**Task item:** How many lines of the material contain the string "TurismoSantos"? Reply with the number alone.

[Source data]
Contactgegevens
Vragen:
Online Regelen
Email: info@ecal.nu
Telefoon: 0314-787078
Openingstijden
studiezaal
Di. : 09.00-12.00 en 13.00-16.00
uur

--

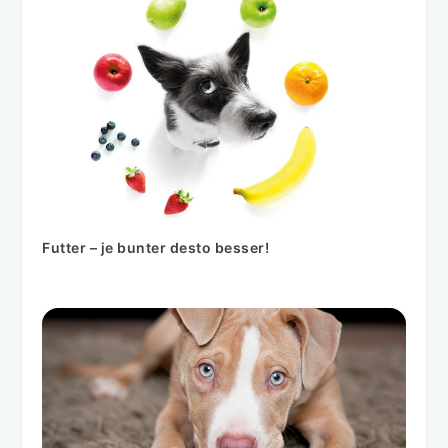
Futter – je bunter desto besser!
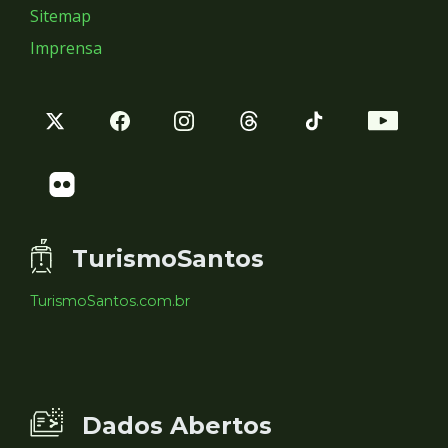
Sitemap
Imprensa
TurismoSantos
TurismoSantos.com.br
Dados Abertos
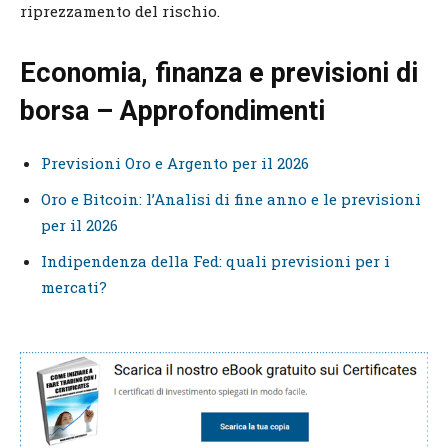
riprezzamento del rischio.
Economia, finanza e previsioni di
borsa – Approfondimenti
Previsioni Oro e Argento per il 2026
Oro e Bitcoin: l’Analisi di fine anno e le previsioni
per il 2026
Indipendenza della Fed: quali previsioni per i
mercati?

**The answer:** 2